Bruce Benson, the chair of Florida State University's economics department, doesn't object to donor control over the hiring of professors. (Photo courtesy of Florida State University.)

By Ralph De La Cruz
Florida Center for Investigative Reporting

The flashing lights, bells and whistles should be going off for Florida State alumni, students and prospective students, as well as any Floridian not already worried about the future of higher education in this state:

FSU’s academic integrity is under attack.

The notorious Koch Brothers have their hands on your school.

The St. Petersburg Times reports that, in exchange for $1.5 million — pocket change for an institution such as FSU, whose annual budget is $1.1 billion — the Koch brothers have wrested the right to hire college professors. Professors, of course, who kowtow to their political views.

The Charles G. Koch Charitable Foundation negotiated a deal in 2008 to give the economics department $1.5 million, and in return it would have final say over which professorial candidates should be hired.
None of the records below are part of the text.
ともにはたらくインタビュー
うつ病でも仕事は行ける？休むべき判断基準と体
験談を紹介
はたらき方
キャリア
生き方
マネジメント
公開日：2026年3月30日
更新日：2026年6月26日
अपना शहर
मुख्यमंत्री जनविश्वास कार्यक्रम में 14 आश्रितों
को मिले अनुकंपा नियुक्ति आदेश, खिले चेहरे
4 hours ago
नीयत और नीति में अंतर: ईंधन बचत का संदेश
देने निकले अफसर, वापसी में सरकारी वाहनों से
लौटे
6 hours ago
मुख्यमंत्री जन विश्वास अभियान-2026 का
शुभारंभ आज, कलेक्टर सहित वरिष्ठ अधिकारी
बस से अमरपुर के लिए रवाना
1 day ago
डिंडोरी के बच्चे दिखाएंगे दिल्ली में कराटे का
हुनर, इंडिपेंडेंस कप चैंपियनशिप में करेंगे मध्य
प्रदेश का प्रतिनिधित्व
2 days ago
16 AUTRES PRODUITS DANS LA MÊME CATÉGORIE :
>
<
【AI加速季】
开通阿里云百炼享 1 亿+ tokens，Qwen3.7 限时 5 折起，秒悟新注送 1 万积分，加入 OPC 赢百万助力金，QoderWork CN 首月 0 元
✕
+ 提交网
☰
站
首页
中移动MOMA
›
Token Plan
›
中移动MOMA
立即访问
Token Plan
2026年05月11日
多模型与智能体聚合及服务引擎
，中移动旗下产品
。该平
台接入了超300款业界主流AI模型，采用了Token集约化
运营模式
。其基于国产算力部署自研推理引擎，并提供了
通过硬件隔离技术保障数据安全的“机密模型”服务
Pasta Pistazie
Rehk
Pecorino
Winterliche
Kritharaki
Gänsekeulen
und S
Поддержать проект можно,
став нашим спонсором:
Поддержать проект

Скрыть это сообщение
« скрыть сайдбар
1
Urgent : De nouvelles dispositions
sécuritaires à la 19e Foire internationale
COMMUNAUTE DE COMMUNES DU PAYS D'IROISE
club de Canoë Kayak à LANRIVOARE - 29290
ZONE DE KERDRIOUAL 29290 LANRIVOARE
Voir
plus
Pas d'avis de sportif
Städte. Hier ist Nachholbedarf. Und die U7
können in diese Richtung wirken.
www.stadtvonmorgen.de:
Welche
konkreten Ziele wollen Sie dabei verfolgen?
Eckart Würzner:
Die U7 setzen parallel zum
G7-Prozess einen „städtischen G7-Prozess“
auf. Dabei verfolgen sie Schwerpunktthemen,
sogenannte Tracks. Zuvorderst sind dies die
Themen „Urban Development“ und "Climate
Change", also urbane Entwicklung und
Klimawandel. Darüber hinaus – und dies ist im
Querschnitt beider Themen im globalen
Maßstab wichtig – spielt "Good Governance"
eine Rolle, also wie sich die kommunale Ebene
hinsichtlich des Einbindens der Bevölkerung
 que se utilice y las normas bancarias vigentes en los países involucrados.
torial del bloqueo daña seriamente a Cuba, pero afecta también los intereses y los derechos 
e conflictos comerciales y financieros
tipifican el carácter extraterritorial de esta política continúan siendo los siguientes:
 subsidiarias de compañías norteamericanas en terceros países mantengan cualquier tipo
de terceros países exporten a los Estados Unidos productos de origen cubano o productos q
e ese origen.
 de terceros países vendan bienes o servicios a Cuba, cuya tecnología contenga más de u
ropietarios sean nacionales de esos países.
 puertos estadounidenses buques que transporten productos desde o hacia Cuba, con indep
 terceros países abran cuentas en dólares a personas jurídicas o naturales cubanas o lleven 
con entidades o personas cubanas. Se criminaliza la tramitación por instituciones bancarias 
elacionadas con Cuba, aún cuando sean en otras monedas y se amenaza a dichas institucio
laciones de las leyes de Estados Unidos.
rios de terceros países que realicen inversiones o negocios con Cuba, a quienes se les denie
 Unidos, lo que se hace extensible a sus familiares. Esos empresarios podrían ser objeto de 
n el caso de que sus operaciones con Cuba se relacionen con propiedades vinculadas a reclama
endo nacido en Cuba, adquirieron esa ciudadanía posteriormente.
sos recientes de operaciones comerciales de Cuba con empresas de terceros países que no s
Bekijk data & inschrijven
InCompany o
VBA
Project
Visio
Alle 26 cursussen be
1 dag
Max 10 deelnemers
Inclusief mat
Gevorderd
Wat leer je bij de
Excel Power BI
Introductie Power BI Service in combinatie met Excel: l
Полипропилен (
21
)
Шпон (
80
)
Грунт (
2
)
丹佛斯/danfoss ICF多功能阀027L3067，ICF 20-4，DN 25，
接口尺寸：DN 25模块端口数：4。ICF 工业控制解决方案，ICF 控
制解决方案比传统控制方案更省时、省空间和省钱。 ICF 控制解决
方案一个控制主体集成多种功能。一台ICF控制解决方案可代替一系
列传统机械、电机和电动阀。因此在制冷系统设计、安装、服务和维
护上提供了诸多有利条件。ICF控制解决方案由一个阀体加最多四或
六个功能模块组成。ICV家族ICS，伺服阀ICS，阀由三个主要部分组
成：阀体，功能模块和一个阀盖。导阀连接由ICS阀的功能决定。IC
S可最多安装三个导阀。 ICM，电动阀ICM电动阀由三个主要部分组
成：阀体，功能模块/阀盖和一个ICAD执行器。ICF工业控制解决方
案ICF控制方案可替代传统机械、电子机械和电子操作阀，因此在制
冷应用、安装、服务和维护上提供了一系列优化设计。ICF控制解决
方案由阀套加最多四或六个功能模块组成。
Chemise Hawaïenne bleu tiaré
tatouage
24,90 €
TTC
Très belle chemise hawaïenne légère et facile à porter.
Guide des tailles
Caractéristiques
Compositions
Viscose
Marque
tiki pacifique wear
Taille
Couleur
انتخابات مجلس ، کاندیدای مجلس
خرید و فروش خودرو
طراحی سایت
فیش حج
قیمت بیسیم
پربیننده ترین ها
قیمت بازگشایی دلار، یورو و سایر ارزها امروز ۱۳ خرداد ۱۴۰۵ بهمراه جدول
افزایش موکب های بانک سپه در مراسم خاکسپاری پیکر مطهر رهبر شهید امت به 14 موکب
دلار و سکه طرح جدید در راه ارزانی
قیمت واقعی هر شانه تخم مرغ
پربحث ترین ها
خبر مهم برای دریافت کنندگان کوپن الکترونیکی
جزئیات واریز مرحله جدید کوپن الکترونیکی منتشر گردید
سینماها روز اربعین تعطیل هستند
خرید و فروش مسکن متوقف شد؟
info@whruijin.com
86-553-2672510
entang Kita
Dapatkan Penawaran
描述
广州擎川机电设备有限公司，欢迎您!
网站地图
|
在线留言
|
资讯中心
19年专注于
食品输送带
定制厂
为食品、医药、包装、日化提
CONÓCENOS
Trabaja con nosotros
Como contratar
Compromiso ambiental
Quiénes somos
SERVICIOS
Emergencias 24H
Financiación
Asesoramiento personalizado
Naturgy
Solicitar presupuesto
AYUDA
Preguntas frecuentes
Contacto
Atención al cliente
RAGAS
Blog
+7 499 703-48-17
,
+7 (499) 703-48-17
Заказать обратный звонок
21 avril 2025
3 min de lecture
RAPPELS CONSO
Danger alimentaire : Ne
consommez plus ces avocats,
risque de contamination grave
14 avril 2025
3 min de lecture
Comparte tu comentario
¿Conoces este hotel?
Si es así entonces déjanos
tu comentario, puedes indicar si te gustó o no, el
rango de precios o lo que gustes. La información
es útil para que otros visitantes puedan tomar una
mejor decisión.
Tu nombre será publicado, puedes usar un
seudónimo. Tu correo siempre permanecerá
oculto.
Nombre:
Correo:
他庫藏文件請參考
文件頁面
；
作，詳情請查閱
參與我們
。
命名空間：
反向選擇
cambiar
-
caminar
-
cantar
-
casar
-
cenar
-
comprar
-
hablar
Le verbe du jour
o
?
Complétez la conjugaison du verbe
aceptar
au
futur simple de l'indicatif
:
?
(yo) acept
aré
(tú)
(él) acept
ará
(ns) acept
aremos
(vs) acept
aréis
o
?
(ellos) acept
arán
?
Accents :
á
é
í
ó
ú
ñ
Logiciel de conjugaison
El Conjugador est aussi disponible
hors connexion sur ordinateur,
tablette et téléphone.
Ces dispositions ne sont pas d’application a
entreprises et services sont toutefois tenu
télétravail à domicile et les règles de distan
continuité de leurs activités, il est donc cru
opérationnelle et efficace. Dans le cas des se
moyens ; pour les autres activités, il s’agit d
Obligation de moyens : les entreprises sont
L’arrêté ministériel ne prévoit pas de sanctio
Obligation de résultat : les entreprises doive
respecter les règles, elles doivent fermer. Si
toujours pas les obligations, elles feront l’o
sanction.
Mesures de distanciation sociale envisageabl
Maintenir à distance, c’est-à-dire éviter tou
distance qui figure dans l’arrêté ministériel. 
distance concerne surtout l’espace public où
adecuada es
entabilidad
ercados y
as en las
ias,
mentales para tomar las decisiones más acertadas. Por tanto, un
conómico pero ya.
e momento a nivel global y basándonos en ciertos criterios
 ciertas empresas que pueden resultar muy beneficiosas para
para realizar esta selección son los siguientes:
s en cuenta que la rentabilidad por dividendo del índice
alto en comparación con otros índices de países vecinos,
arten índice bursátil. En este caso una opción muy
Just in case you wonder whether this is an acceptable arrangement, the Times asked Jennifer Washburn, who in researching her book University Inc. examined dozens of relationships between donors and universities.

“This is an egregious example of a public university being willing to sell itself for next to nothing,” Washburn told the Times.

With interests in oil pipelines and refineries, lumber and products such as Brawny paper towels, Dixie cups, Stainmaster carpets and Lycra, Charles and his brother David have amassed fortunes surpassed in the United States only by Bill Gates and Warren Buffet. Each brother is worth $22 billion.

And they’ve used that money to shape the political agenda in this country.

They’re behind Americans for Prosperity, which has fueled the tea party movement, and started the conservative Cato Institute.

They have their hooks in the U.S. Supreme Court — they hosted Justices Antonin Scalia and Clarence Thomas at a political strategizing session — and too many politicians to mention individually, among them Florida Sen. Marco Rubio. Koch Industries gave Rubio $32,000 last campaign — the most any U.S. Senate candidate received from the company.

Charles Lewis, the founder of the Center for Public Integrity, a nonpartisan watchdog group, told The New Yorker magazine: “The Kochs are on a whole different level. There’s no one else who has spent this much money. The sheer dimension of it is what sets them apart. They have a pattern of lawbreaking, political manipulation, and obfuscation. I’ve been in Washington since Watergate, and I’ve never seen anything like it. They are the Standard Oil of our times.”

It’s because of folks like the Kochs that we’ve come to accept that money controls politics.

Now they’re going after academia.

According to the St. Petersburg Times, the Koch Foundation worked out similar fund-to-control donation arrangements with Clemson University and West Virginia University.

The intrusion of the Koch brothers’ special-interest money into universities, particularly during these times of economic duress, is a deeply troubling development.

If other institutions avail themselves of similar arrangements — with both left- and right-leaning groups — might we see the Balkanization of universities, with partisanship overwhelming the educational process? MSNBC versus Fox News education?

What’s just as disturbing as Koch’s heavy-handed move into academia is that David W. Rasmussen, dean of FSU’s College of Social Sciences, and Bruce Benson, chair of FSU’s economics department, don’t have a problem with having a donor control the hiring of professors based on political leanings.

Rasmussen is just happy to have eight more classes covered. It’s all about numbers. Benson, a self-described disciple of the Koch philosophy, says the arrangement guarantees a diversity of opinion on campus.

Uh, excuse me, professor. But shouldn’t making sure there’s a diversity of views in your professorial ranks be your job — and Dr. Rasmussen’s — rather than the responsibility of some big-pocketed donor?

Be concerned, ‘Noles. Be very concerned.